━━━ 所给材料
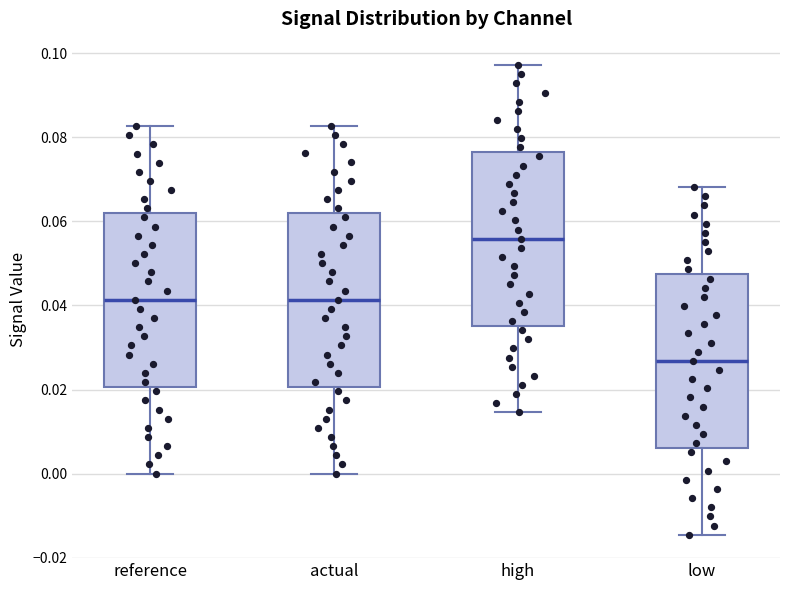

Where does the median line of the box for high sit on the y-axis? The values are not printed on the chart, so give them approximately, as read against the axis.

0.056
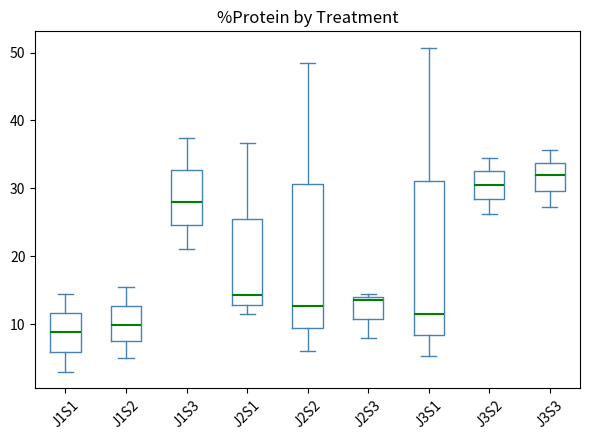

Reading left to right, read every box against the y-axis: the position of its median line, the range the box covers, and the ends of its whiskers. The values are not printed on the chart, so give them approximately, as read against the axis.

J1S1: median 9, box 6 to 12, whiskers 3 to 14
J1S2: median 10, box 7 to 13, whiskers 5 to 16
J1S3: median 28, box 25 to 33, whiskers 21 to 37
J2S1: median 14, box 13 to 25, whiskers 11 to 37
J2S2: median 13, box 9 to 31, whiskers 6 to 49
J2S3: median 14 (just below the box's upper edge), box 11 to 14, whiskers 8 to 15
J3S1: median 11, box 8 to 31, whiskers 5 to 51
J3S2: median 31, box 28 to 33, whiskers 26 to 34
J3S3: median 32, box 30 to 34, whiskers 27 to 36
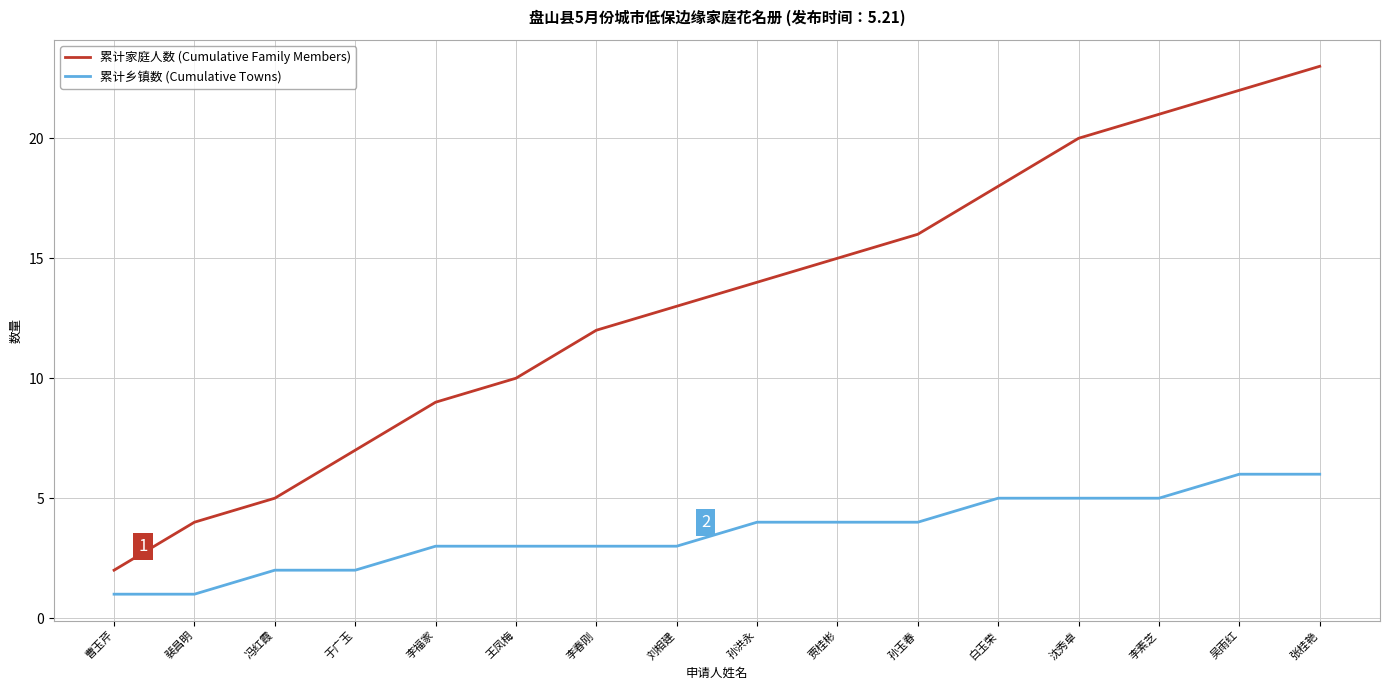

True or false: 累计乡镇数 (Cumulative Towns) and 累计家庭人数 (Cumulative Family Members) cross at least once.

False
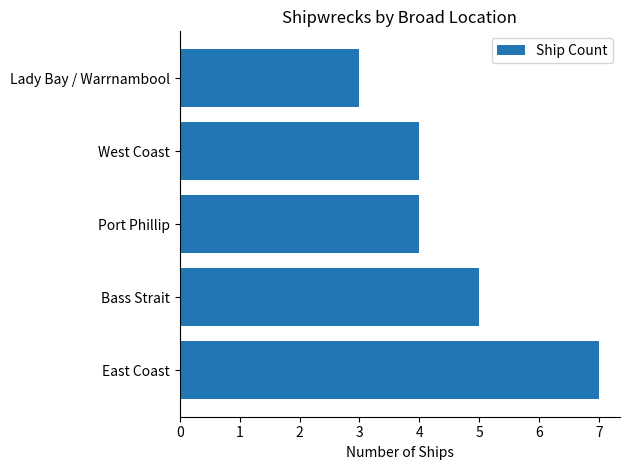

Reading bottom to top, list all the values displayed in this chart.

East Coast=7	Bass Strait=5	Port Phillip=4	West Coast=4	Lady Bay / Warrnambool=3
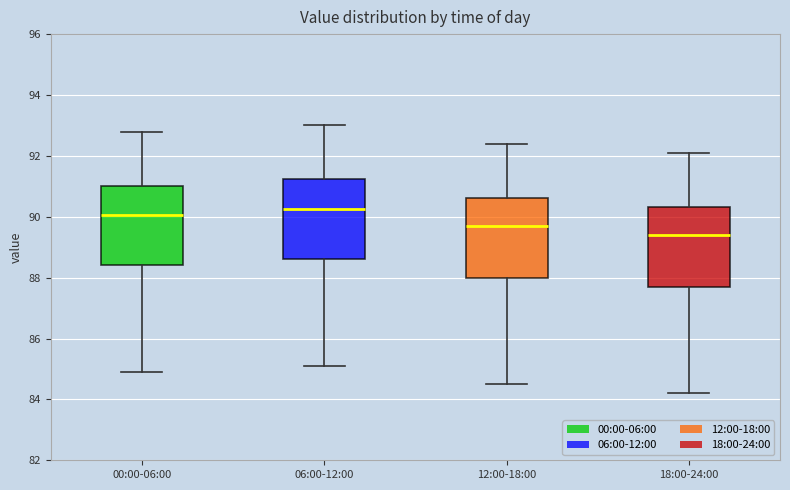

Reading left to right, read every box against the y-axis: the position of its median line, the range the box covers, and the ends of its whiskers. The values are not printed on the chart, so give them approximately, as read against the axis.

00:00-06:00: median 90.0, box 88.4 to 91.0, whiskers 85.0 to 92.8
06:00-12:00: median 90.2, box 88.6 to 91.2, whiskers 85.2 to 93.0
12:00-18:00: median 89.8, box 88.0 to 90.6, whiskers 84.6 to 92.4
18:00-24:00: median 89.4, box 87.8 to 90.4, whiskers 84.2 to 92.2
━━━━━━
• 任务说明: 将以上全部数据重新写出，把其中的"approximately"替换为"roughly"，其余内容一律保持不变。输出中不要包含图片。

• 任务答复:
Where does the median line of the box for high sit on the y-axis? The values are not printed on the chart, so give them roughly, as read against the axis.

0.056

Reading left to right, read every box against the y-axis: the position of its median line, the range the box covers, and the ends of its whiskers. The values are not printed on the chart, so give them roughly, as read against the axis.

J1S1: median 9, box 6 to 12, whiskers 3 to 14
J1S2: median 10, box 7 to 13, whiskers 5 to 16
J1S3: median 28, box 25 to 33, whiskers 21 to 37
J2S1: median 14, box 13 to 25, whiskers 11 to 37
J2S2: median 13, box 9 to 31, whiskers 6 to 49
J2S3: median 14 (just below the box's upper edge), box 11 to 14, whiskers 8 to 15
J3S1: median 11, box 8 to 31, whiskers 5 to 51
J3S2: median 31, box 28 to 33, whiskers 26 to 34
J3S3: median 32, box 30 to 34, whiskers 27 to 36

True or false: 累计乡镇数 (Cumulative Towns) and 累计家庭人数 (Cumulative Family Members) cross at least once.

False

Reading bottom to top, list all the values displayed in this chart.

East Coast=7	Bass Strait=5	Port Phillip=4	West Coast=4	Lady Bay / Warrnambool=3

Reading left to right, read every box against the y-axis: the position of its median line, the range the box covers, and the ends of its whiskers. The values are not printed on the chart, so give them roughly, as read against the axis.

00:00-06:00: median 90.0, box 88.4 to 91.0, whiskers 85.0 to 92.8
06:00-12:00: median 90.2, box 88.6 to 91.2, whiskers 85.2 to 93.0
12:00-18:00: median 89.8, box 88.0 to 90.6, whiskers 84.6 to 92.4
18:00-24:00: median 89.4, box 87.8 to 90.4, whiskers 84.2 to 92.2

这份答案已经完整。